### EXERCISE
Transcribe the records below word for word, beginning with the first line and stopping after the line that contains "be missed) |"; pictures are not part of the copy.

### DATA LISTING
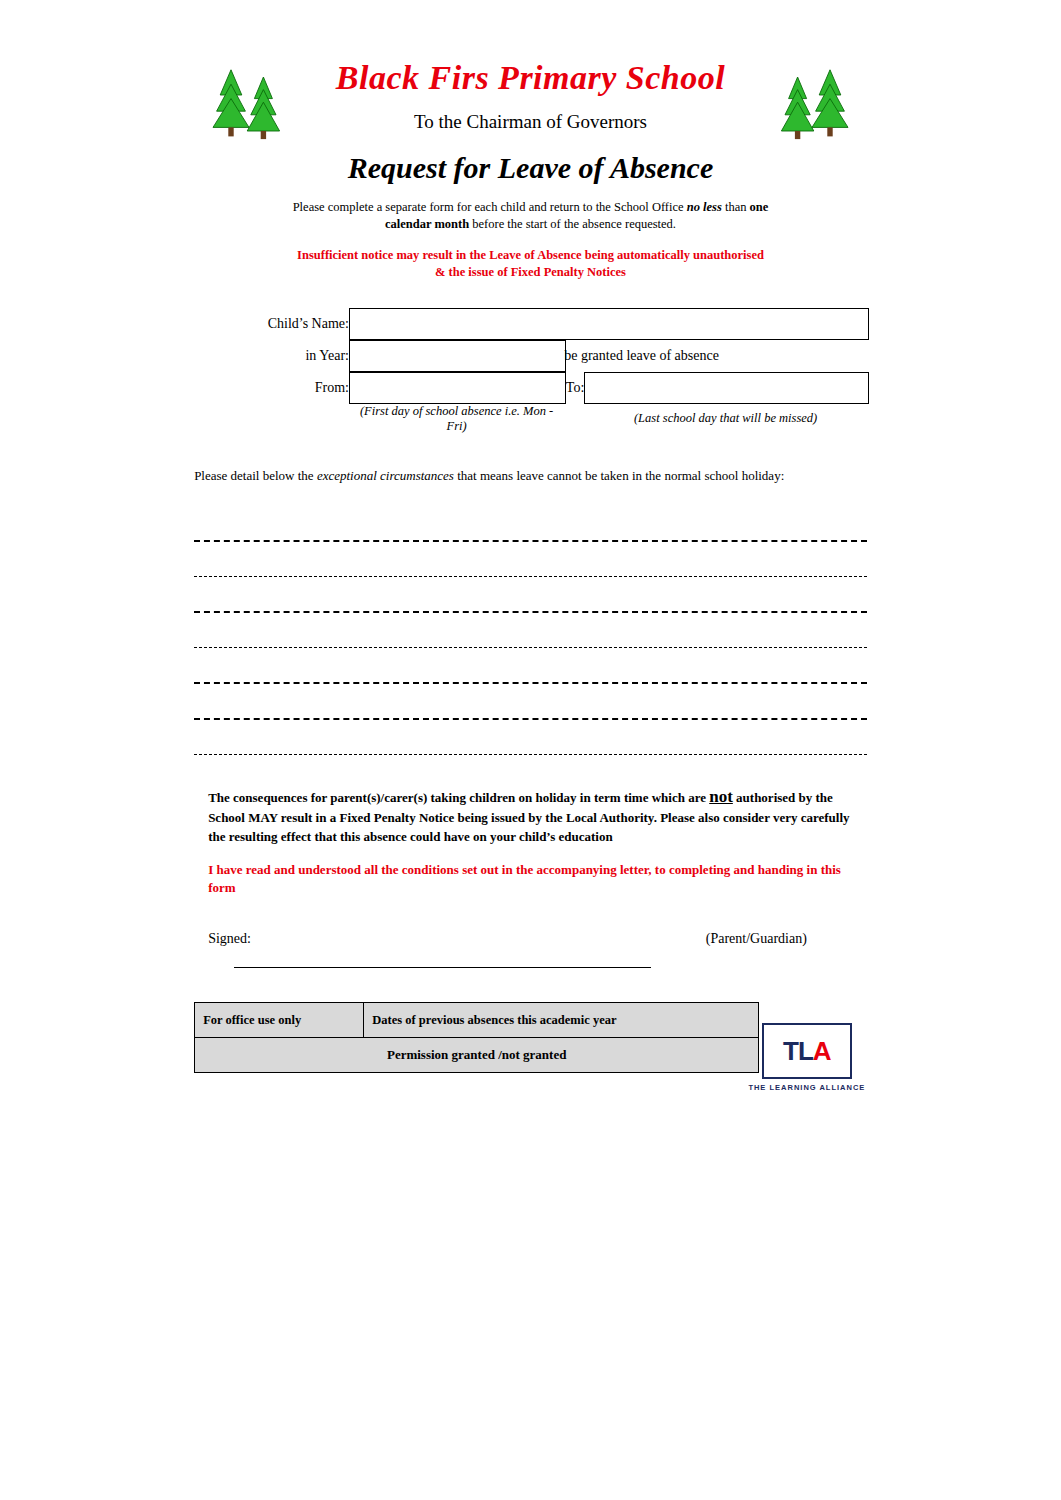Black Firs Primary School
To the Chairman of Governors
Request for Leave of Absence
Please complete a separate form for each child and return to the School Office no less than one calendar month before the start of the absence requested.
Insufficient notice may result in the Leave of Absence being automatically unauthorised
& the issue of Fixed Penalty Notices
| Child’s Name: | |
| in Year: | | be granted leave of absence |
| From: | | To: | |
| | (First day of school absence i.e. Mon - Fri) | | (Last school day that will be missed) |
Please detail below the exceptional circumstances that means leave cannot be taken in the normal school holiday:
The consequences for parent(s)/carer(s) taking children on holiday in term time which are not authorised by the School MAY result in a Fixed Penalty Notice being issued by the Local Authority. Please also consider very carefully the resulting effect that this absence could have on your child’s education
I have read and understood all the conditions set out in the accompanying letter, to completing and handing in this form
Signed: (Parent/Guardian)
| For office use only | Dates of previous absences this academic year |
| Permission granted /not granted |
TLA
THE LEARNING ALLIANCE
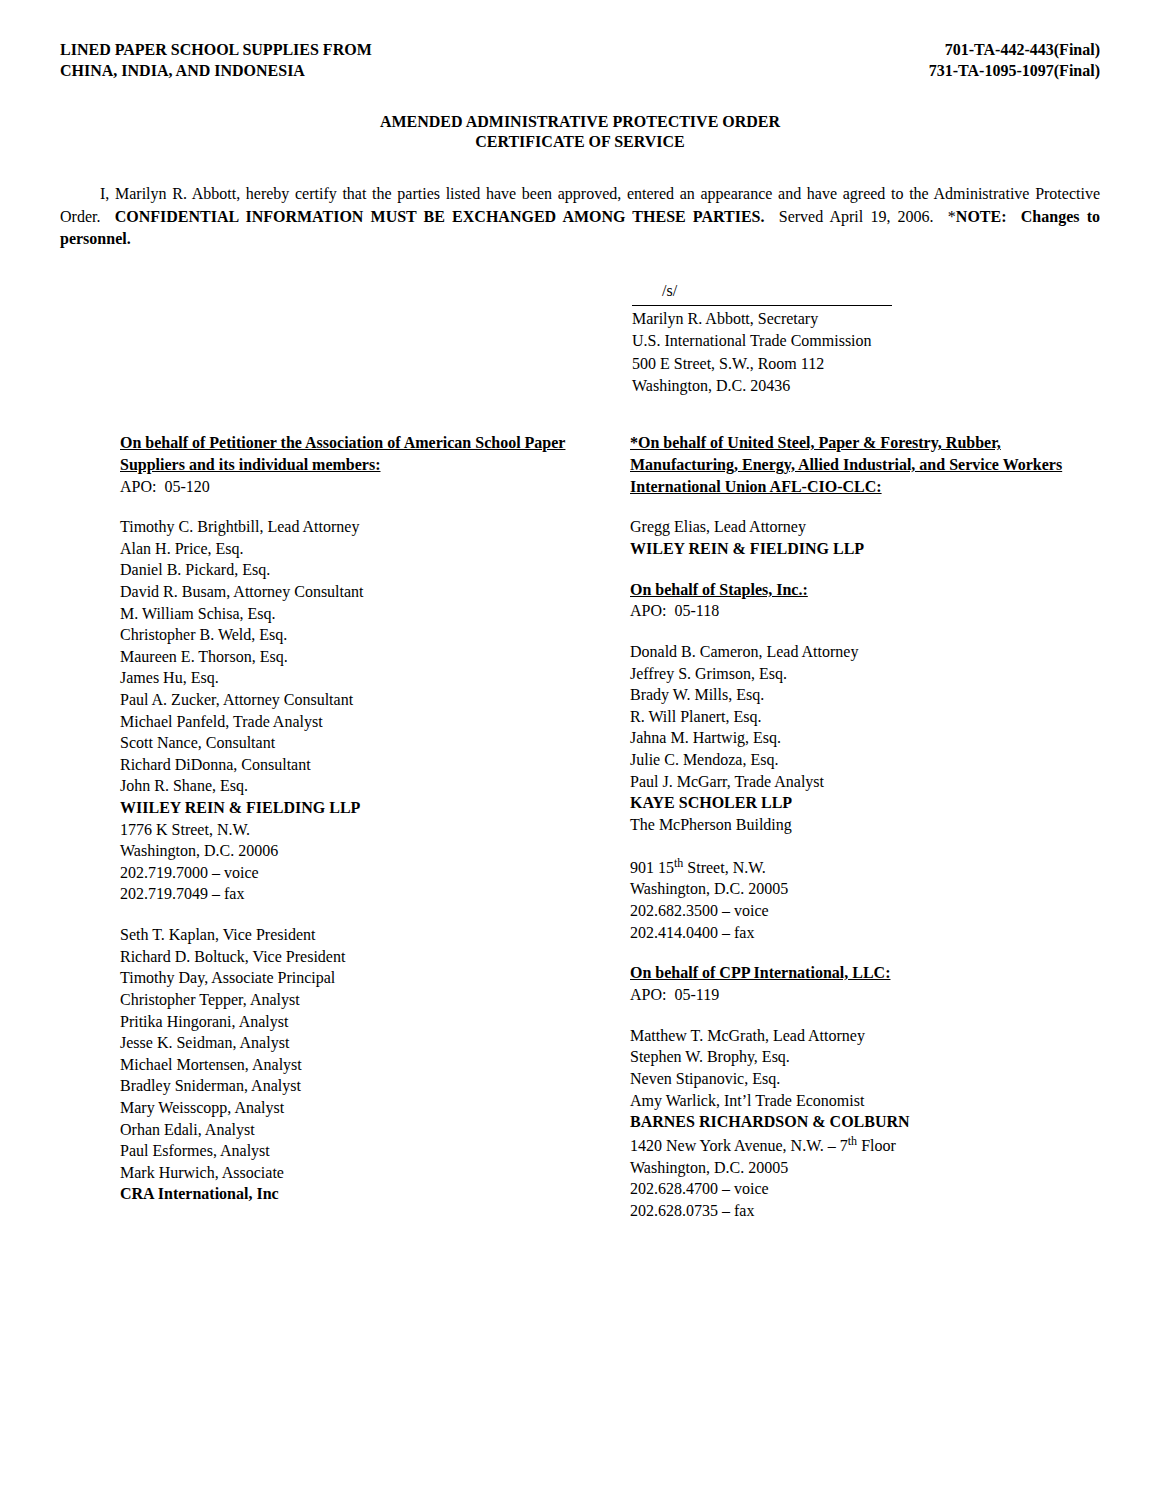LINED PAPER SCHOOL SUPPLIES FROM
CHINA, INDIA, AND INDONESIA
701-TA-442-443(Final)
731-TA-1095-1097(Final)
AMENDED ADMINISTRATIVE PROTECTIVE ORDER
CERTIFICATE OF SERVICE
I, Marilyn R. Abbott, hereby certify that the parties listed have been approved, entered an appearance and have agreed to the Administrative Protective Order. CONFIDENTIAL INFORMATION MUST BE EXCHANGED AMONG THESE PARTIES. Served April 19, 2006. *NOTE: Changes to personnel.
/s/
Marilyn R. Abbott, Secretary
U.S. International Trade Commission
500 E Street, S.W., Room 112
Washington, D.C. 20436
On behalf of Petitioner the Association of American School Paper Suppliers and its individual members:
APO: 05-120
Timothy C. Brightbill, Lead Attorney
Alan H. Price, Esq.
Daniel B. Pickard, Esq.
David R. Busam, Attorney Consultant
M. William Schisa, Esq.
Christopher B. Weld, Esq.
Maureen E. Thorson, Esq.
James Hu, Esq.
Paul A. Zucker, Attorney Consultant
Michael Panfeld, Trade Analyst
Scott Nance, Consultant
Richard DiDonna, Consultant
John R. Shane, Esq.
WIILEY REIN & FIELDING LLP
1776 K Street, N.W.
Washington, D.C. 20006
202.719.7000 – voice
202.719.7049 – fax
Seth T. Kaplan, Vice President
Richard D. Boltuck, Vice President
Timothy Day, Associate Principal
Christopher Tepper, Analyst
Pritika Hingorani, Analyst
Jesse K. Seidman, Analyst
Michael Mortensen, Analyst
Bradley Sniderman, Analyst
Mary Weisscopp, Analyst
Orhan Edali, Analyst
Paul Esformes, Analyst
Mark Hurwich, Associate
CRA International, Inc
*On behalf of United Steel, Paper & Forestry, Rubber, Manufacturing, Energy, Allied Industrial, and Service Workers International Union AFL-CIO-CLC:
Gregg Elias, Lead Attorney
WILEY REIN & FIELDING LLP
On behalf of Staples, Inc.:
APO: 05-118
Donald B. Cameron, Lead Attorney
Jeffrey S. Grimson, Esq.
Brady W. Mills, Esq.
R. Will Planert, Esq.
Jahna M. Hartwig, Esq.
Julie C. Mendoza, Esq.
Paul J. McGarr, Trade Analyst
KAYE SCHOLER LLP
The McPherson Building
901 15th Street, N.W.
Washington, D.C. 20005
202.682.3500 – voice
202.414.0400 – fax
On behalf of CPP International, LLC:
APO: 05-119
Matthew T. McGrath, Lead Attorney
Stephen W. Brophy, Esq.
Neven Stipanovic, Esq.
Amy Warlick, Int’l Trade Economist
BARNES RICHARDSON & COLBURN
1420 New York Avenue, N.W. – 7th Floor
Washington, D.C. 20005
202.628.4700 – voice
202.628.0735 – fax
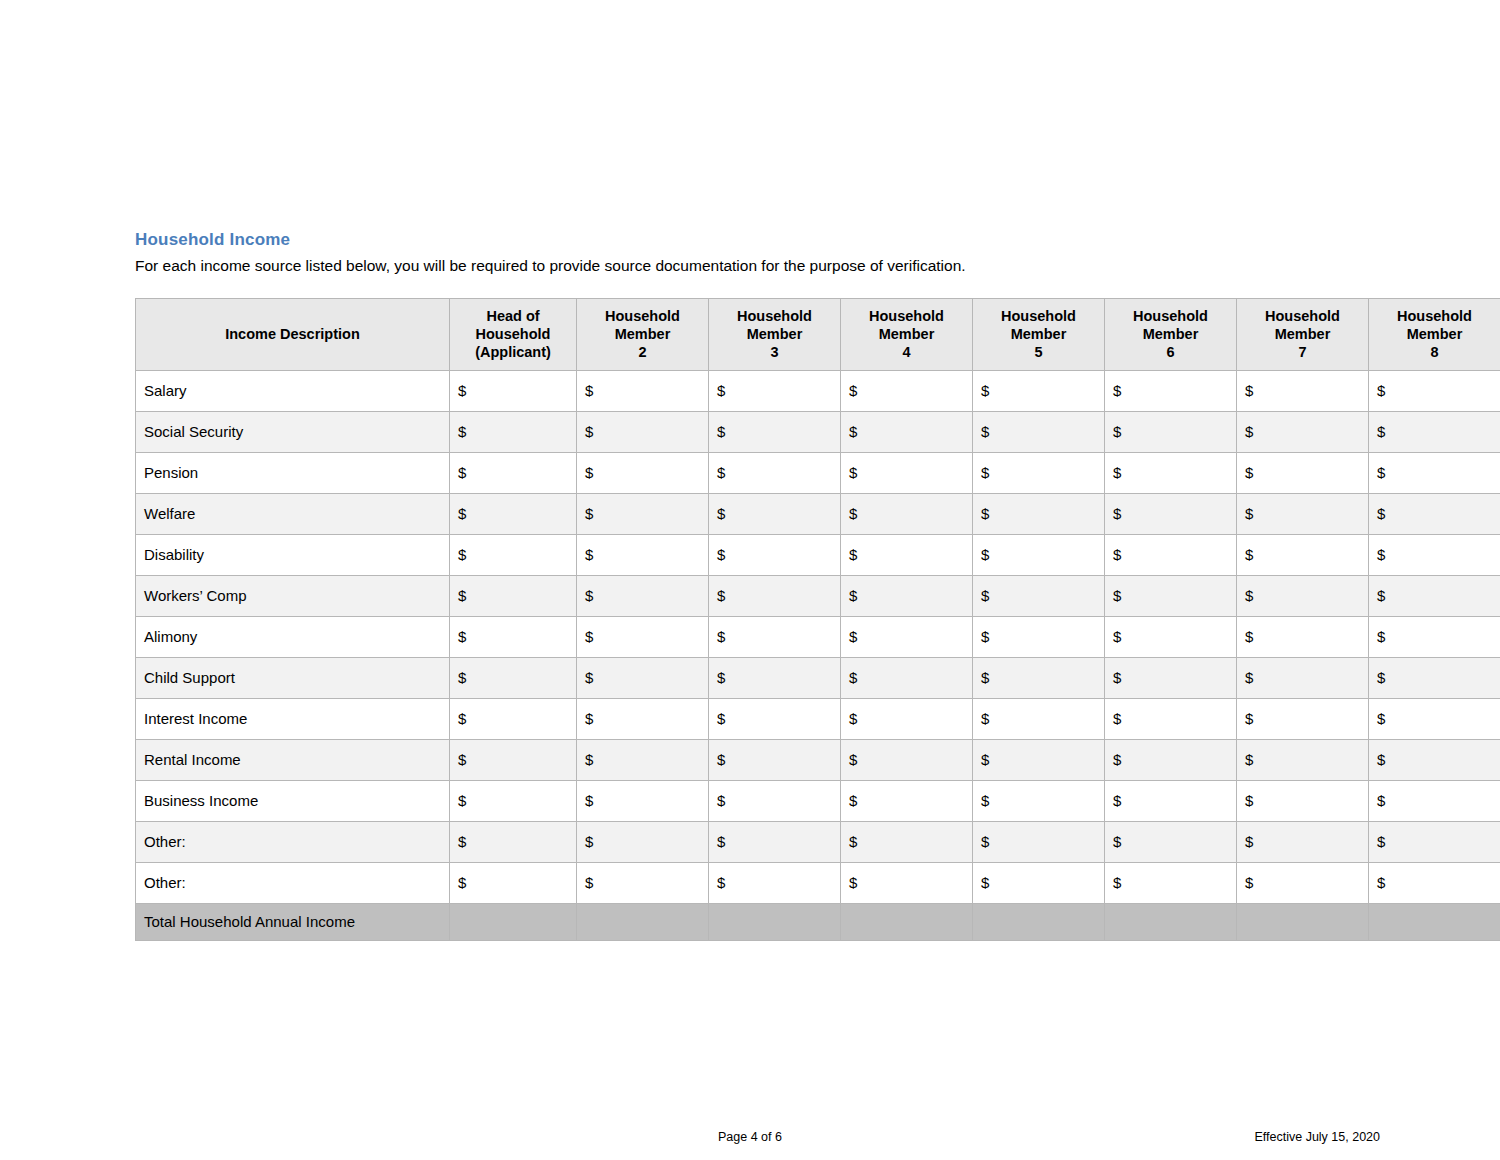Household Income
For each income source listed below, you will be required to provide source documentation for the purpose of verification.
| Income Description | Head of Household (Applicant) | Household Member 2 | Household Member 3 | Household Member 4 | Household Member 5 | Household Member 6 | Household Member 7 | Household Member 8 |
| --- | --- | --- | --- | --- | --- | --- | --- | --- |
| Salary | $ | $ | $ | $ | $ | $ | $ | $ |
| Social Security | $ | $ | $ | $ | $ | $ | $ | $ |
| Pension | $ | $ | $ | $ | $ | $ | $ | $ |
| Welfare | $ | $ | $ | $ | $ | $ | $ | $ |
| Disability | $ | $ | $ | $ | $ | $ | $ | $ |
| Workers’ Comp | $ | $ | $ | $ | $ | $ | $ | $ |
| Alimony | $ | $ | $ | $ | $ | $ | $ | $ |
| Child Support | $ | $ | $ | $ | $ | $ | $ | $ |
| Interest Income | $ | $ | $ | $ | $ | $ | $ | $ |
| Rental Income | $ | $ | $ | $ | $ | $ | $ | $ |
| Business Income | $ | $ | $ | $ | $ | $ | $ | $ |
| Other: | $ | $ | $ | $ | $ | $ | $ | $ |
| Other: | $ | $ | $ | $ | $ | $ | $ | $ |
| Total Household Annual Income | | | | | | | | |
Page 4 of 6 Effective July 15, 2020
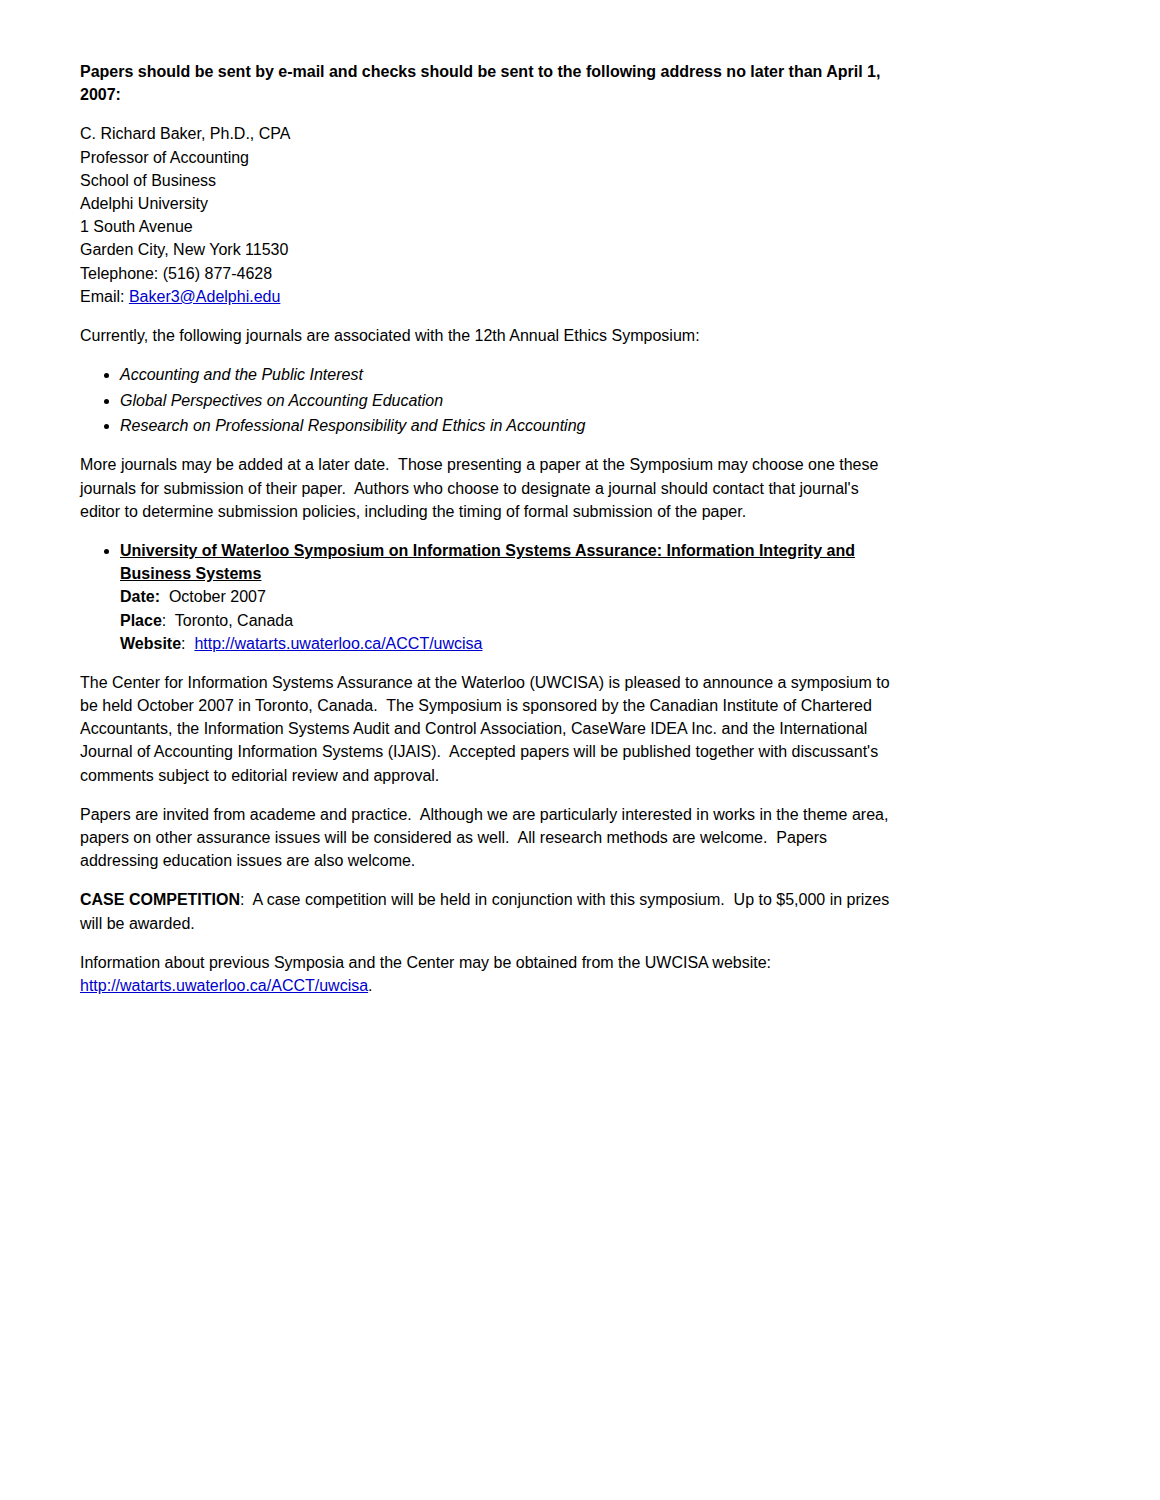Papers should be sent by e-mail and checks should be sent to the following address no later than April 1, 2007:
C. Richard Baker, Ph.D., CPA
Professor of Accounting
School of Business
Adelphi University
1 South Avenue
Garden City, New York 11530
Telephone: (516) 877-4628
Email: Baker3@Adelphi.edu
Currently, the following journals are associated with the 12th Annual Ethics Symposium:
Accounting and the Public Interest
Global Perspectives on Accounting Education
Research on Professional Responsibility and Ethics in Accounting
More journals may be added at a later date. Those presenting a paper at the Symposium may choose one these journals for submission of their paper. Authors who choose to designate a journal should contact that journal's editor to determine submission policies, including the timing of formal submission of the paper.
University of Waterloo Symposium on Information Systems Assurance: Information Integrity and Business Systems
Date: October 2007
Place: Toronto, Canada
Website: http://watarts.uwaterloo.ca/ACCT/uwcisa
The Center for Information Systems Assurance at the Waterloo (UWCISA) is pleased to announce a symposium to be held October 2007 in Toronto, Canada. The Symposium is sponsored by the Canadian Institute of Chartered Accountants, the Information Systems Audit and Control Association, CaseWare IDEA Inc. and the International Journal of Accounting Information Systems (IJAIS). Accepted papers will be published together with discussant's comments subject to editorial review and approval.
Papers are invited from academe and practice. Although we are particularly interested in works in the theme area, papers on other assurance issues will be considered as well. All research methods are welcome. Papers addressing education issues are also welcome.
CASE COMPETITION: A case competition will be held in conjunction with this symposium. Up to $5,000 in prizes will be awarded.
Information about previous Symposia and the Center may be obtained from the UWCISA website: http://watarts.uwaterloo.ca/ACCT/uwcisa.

### WRITTEN RESPONSE
Black Firs Primary School
To the Chairman of Governors
Request for Leave of Absence
Please complete a separate form for each child and return to the School Office no less than one calendar month before the start of the absence requested.
Insufficient notice may result in the Leave of Absence being automatically unauthorised
& the issue of Fixed Penalty Notices
| Child’s Name: | |
| in Year: | | be granted leave of absence |
| From: | | To: | |
| | (First day of school absence i.e. Mon - Fri) | | (Last school day that will be missed) |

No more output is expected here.